Tak Sekadar Mitos: Buaya Putih Sungai Martapura, Simbol Gaib yang Disegani di Tanah Banjar
Di antara arus tenang Sungai
Martapura yang membelah kota Banjarmasin, tersembunyi sebuah legenda yang masih
hidup hingga kini: legenda tentang buaya putih—makhluk misterius yang dipercaya
sebagai penjaga alam dan pertanda dari dunia yang tak kasat mata.
Dalam
dunia nyata, buaya adalah reptil purba yang telah eksis sejak lebih dari 200
juta tahun lalu. Ia merupakan salah satu predator paling ditakuti di sungai dan
rawa, dengan rahang luar biasa kuat serta insting pemburu yang tajam. Buaya
dapat hidup selama puluhan tahun dan mampu berdiam diri berjam-jam dalam air,
membuatnya nyaris tak terlihat sampai akhirnya menyerang.
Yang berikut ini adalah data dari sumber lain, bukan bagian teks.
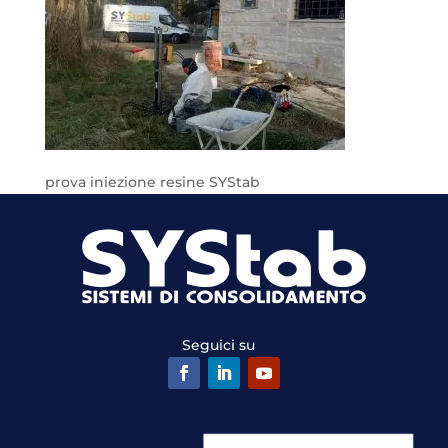
prova iniezione resine SYStab
Seguici su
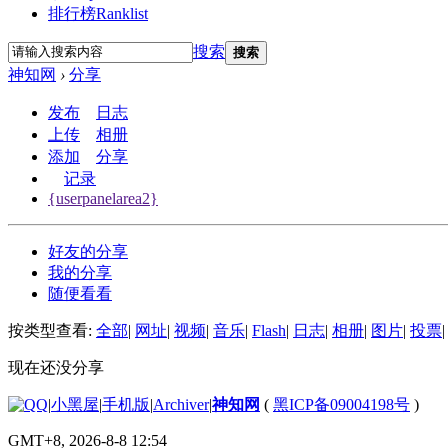
排行榜
Ranklist
搜索
搜索
神知网
›
分享
发布
日志
上传
相册
添加
分享
记录
{userpanelarea2}
好友的分享
我的分享
随便看看
按类型查看:
全部
|
网址
|
视频
|
音乐
|
Flash
|
日志
|
相册
|
图片
|
投票
|
现在还没分享
|
小黑屋
|
手机版
|
Archiver
|
神知网
(
黑ICP备09004198号
)
GMT+8, 2026-8-8 12:54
Di Indonesia, jenis
yang paling dikenal adalah buaya muara (Crocodylus
porosus), yang panjangnya bisa mencapai enam meter dan dikenal sangat
agresif.
Namun,
dalam masyarakat Banjar, buaya tak hanya dikenal sebagai hewan liar—ia juga
memiliki sisi mistis yang tak kalah kuat. Buaya putih, khususnya, dipercaya
bukan berasal dari dunia biasa. Warga menyebutnya sebagai makhluk gaib penjaga
sungai. Konon, makhluk ini tidak sembarang muncul. Kemunculannya diyakini hanya
terjadi menjelang atau sesudah peristiwa besar: bencana alam, kematian tokoh
masyarakat, atau perubahan penting di lingkungan sekitar.
Menurut
cerita turun-temurun, buaya putih ini bukan hewan yang bisa dilihat setiap
orang. Hanya mereka yang “terpilih” atau dalam keadaan khusus saja yang dapat
menyaksikannya. Bahkan, ada yang percaya bahwa buaya ini sebenarnya adalah
jelmaan leluhur yang menjaga keseimbangan antara manusia dan alam. Jika ada
orang yang berlaku tidak sopan di tepi sungai—misalnya membuang sampah
sembarangan, berbicara kotor, atau berlaku sombong—maka mereka bisa mengalami
kejadian aneh atau celaka.
Masyarakat
sekitar tak sedikit yang mengaku pernah melihat kilatan sosok putih di air saat
suasana sangat sunyi, terutama menjelang malam. “Dia tidak bergerak seperti
buaya biasa,” ujar salah satu warga yang meyakini pernah melihatnya. “Tenang,
besar, dan seperti menyala dalam gelap.” Cerita-cerita seperti ini beredar dari
mulut ke mulut, membentuk kepercayaan kolektif yang masih bertahan meski zaman
terus berubah.
Legenda
buaya putih juga membawa pesan tersirat: bahwa sungai bukan hanya sumber air,
tetapi juga ruang sakral yang harus dihormati. Di dalamnya hidup lebih dari
sekadar ikan dan lumpur—ada penjaga, ada batas antara dunia nyata dan yang tak
terlihat. Cerita ini menjadi simbol penting dalam budaya Banjar, tentang
bagaimana manusia harus menjaga hubungan harmonis dengan alam.
Saat
buaya putih disebut dalam percakapan warga tua, selalu ada nada hormat dan
hati-hati. Ia bukan sosok yang ditakuti karena buas, tetapi disegani karena
kekuatannya yang melampaui nalar. Di tengah derasnya modernitas, legenda buaya
putih tetap hidup sebagai warisan, sebagai pengingat bahwa tidak semua hal bisa
dijelaskan dengan logika, dan bahwa alam menyimpan rahasia yang patut dijaga.